• **WHAT THE EXERCISE ASKS**:
Only the stretch of the listing below that runs from the line with "22: (65, 345, 2.79)" through the line with "47: (736, 147, 18.10)" is to be printed, exactly and with both ends.
====== RECORDS FOR PROCESSING ======
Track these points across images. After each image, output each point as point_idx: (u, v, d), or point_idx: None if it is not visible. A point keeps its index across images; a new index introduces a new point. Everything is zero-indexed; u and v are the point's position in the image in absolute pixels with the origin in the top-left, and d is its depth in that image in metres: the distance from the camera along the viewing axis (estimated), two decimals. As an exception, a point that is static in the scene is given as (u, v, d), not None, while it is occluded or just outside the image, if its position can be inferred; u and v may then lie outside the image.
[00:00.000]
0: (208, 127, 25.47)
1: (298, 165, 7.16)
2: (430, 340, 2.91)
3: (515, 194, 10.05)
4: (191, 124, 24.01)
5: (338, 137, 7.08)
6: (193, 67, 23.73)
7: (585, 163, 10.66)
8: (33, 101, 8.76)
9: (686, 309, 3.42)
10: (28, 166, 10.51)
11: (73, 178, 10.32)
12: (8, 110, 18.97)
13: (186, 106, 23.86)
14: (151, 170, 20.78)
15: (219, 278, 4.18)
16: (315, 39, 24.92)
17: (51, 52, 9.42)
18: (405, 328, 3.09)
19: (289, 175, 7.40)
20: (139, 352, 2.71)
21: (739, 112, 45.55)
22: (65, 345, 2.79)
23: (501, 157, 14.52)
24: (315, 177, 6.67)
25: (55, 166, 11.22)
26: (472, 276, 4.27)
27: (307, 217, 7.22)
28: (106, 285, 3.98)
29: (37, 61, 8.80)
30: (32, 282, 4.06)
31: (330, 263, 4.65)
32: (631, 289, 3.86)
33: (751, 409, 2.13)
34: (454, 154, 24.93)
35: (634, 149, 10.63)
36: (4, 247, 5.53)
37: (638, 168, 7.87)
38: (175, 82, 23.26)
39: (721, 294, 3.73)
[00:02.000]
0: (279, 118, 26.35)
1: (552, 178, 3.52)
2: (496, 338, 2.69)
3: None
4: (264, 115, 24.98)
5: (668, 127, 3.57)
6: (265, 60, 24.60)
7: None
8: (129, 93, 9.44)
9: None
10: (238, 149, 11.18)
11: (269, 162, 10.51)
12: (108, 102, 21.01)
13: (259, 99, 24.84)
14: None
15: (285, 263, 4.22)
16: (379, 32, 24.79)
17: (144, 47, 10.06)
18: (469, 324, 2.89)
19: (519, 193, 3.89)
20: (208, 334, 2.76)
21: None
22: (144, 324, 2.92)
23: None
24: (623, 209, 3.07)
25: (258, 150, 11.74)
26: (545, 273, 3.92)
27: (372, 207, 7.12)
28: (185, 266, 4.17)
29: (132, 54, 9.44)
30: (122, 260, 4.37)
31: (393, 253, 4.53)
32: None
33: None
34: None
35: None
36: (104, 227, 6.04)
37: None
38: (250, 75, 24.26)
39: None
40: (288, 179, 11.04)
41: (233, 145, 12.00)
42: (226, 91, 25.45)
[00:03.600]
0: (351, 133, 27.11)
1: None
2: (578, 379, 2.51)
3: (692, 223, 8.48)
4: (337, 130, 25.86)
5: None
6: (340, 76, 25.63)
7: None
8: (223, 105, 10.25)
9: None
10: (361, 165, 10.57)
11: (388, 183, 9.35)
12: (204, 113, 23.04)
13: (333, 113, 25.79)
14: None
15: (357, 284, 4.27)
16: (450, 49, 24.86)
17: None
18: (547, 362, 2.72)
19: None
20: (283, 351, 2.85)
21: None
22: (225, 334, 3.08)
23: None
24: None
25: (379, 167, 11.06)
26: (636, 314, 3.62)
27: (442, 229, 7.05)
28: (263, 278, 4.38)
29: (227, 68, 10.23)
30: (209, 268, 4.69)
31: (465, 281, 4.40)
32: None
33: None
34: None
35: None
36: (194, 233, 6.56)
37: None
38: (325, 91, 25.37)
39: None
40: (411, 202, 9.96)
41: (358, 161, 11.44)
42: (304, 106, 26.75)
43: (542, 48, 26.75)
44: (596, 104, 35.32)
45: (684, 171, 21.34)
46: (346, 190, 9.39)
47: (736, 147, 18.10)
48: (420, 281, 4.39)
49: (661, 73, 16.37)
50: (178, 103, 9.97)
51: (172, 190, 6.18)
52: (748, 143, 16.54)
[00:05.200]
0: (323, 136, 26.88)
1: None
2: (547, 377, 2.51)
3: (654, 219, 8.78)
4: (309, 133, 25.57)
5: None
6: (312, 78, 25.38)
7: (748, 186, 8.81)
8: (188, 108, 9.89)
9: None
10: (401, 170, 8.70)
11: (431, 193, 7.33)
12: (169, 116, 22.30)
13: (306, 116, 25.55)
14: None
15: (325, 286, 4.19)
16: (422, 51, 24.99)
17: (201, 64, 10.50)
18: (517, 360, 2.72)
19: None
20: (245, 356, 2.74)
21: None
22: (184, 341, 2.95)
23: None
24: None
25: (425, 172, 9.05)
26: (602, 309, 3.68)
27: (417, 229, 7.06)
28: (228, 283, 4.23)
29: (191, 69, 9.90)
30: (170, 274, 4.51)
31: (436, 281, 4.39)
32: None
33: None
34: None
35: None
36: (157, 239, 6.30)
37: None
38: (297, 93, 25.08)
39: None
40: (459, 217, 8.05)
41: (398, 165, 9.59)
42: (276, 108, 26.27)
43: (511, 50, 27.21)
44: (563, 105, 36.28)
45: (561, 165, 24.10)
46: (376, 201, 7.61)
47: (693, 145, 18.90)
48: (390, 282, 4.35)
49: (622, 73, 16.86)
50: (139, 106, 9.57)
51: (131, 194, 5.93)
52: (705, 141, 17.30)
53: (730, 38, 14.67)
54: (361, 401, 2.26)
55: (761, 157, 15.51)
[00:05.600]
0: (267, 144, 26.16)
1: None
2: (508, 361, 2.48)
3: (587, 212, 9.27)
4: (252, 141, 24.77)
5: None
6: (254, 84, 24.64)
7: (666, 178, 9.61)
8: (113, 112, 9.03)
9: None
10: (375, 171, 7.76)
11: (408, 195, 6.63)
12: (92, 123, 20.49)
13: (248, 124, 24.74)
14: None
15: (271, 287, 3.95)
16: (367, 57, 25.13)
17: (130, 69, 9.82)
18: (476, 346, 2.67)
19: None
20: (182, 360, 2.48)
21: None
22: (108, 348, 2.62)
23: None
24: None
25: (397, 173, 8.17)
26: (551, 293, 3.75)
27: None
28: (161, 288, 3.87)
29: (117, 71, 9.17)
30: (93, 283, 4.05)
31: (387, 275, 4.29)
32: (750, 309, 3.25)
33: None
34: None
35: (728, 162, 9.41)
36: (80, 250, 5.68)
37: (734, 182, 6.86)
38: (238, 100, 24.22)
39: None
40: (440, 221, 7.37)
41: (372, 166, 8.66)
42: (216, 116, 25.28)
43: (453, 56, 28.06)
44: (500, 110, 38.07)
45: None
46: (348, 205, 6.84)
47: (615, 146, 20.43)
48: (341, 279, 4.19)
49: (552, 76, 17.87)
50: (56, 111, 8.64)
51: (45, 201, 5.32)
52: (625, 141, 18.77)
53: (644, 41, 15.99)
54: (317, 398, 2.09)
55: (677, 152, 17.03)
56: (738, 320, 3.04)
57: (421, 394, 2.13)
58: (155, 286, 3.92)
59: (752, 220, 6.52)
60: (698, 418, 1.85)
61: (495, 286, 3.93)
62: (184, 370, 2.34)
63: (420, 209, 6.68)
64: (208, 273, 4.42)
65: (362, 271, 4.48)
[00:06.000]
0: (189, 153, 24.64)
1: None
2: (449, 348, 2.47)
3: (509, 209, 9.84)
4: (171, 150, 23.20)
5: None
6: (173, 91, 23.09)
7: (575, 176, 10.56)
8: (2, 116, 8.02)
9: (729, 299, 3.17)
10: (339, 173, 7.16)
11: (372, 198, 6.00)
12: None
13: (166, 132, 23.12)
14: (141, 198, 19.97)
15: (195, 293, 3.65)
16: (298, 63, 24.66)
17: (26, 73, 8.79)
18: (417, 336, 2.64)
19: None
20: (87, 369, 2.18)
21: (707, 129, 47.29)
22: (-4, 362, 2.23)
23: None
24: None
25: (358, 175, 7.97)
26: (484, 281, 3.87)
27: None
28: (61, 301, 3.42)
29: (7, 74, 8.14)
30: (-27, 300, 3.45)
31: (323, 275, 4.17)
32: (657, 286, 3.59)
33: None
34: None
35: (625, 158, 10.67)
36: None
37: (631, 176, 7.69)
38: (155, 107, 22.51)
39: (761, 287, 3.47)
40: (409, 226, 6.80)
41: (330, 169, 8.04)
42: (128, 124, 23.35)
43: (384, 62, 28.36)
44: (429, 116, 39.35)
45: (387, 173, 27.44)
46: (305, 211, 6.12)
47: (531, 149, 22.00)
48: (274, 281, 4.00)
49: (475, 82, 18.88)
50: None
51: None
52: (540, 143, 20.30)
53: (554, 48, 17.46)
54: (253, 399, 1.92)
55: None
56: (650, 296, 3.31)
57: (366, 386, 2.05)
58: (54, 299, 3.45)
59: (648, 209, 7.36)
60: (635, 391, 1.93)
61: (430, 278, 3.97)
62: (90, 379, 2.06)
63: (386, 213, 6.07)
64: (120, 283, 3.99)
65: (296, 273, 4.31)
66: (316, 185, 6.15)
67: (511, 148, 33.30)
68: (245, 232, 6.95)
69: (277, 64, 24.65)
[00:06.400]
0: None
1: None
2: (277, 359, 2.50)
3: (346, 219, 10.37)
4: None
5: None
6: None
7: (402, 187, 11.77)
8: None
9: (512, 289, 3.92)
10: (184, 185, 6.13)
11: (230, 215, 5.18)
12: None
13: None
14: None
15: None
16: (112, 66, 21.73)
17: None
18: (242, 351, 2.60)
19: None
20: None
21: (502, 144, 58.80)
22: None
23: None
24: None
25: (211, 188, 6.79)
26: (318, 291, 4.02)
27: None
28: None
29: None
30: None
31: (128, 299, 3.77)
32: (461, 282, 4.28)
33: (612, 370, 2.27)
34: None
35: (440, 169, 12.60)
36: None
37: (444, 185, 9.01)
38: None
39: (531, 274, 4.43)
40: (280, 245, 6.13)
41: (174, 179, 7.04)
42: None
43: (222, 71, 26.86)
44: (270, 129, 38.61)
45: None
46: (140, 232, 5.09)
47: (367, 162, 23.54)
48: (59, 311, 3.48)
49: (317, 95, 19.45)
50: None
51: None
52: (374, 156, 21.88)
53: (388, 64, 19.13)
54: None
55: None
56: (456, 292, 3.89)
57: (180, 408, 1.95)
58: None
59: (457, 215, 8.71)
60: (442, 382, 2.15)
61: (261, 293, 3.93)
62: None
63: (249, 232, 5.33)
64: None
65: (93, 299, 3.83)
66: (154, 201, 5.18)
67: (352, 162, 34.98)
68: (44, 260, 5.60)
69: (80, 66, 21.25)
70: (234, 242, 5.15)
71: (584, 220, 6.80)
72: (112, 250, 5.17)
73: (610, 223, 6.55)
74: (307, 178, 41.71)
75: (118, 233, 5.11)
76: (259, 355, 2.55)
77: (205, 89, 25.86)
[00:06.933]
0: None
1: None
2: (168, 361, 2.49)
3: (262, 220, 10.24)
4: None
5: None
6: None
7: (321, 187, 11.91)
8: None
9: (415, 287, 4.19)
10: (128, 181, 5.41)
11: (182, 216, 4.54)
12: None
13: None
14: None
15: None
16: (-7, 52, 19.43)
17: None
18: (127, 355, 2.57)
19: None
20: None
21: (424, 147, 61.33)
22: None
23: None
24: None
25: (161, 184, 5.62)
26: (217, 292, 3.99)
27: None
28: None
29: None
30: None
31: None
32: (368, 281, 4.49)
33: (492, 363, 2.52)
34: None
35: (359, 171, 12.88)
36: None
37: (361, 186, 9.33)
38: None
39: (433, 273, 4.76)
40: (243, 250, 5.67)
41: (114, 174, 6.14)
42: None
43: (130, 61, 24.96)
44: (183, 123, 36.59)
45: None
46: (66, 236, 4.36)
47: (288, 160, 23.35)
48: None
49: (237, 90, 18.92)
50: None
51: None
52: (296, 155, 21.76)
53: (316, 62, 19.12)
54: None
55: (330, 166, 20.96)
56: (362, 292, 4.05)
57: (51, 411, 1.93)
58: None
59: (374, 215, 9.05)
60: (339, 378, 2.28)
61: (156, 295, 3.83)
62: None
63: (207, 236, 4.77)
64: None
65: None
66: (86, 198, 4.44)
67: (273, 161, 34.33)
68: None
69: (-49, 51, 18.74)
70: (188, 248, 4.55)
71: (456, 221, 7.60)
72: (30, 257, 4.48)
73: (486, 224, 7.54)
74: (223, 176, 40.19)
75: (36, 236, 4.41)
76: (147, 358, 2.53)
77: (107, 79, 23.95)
======
• **PROBLEM SOLUTION**:
22: (65, 345, 2.79)
23: (501, 157, 14.52)
24: (315, 177, 6.67)
25: (55, 166, 11.22)
26: (472, 276, 4.27)
27: (307, 217, 7.22)
28: (106, 285, 3.98)
29: (37, 61, 8.80)
30: (32, 282, 4.06)
31: (330, 263, 4.65)
32: (631, 289, 3.86)
33: (751, 409, 2.13)
34: (454, 154, 24.93)
35: (634, 149, 10.63)
36: (4, 247, 5.53)
37: (638, 168, 7.87)
38: (175, 82, 23.26)
39: (721, 294, 3.73)
[00:02.000]
0: (279, 118, 26.35)
1: (552, 178, 3.52)
2: (496, 338, 2.69)
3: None
4: (264, 115, 24.98)
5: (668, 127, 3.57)
6: (265, 60, 24.60)
7: None
8: (129, 93, 9.44)
9: None
10: (238, 149, 11.18)
11: (269, 162, 10.51)
12: (108, 102, 21.01)
13: (259, 99, 24.84)
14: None
15: (285, 263, 4.22)
16: (379, 32, 24.79)
17: (144, 47, 10.06)
18: (469, 324, 2.89)
19: (519, 193, 3.89)
20: (208, 334, 2.76)
21: None
22: (144, 324, 2.92)
23: None
24: (623, 209, 3.07)
25: (258, 150, 11.74)
26: (545, 273, 3.92)
27: (372, 207, 7.12)
28: (185, 266, 4.17)
29: (132, 54, 9.44)
30: (122, 260, 4.37)
31: (393, 253, 4.53)
32: None
33: None
34: None
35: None
36: (104, 227, 6.04)
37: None
38: (250, 75, 24.26)
39: None
40: (288, 179, 11.04)
41: (233, 145, 12.00)
42: (226, 91, 25.45)
[00:03.600]
0: (351, 133, 27.11)
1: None
2: (578, 379, 2.51)
3: (692, 223, 8.48)
4: (337, 130, 25.86)
5: None
6: (340, 76, 25.63)
7: None
8: (223, 105, 10.25)
9: None
10: (361, 165, 10.57)
11: (388, 183, 9.35)
12: (204, 113, 23.04)
13: (333, 113, 25.79)
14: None
15: (357, 284, 4.27)
16: (450, 49, 24.86)
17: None
18: (547, 362, 2.72)
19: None
20: (283, 351, 2.85)
21: None
22: (225, 334, 3.08)
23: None
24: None
25: (379, 167, 11.06)
26: (636, 314, 3.62)
27: (442, 229, 7.05)
28: (263, 278, 4.38)
29: (227, 68, 10.23)
30: (209, 268, 4.69)
31: (465, 281, 4.40)
32: None
33: None
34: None
35: None
36: (194, 233, 6.56)
37: None
38: (325, 91, 25.37)
39: None
40: (411, 202, 9.96)
41: (358, 161, 11.44)
42: (304, 106, 26.75)
43: (542, 48, 26.75)
44: (596, 104, 35.32)
45: (684, 171, 21.34)
46: (346, 190, 9.39)
47: (736, 147, 18.10)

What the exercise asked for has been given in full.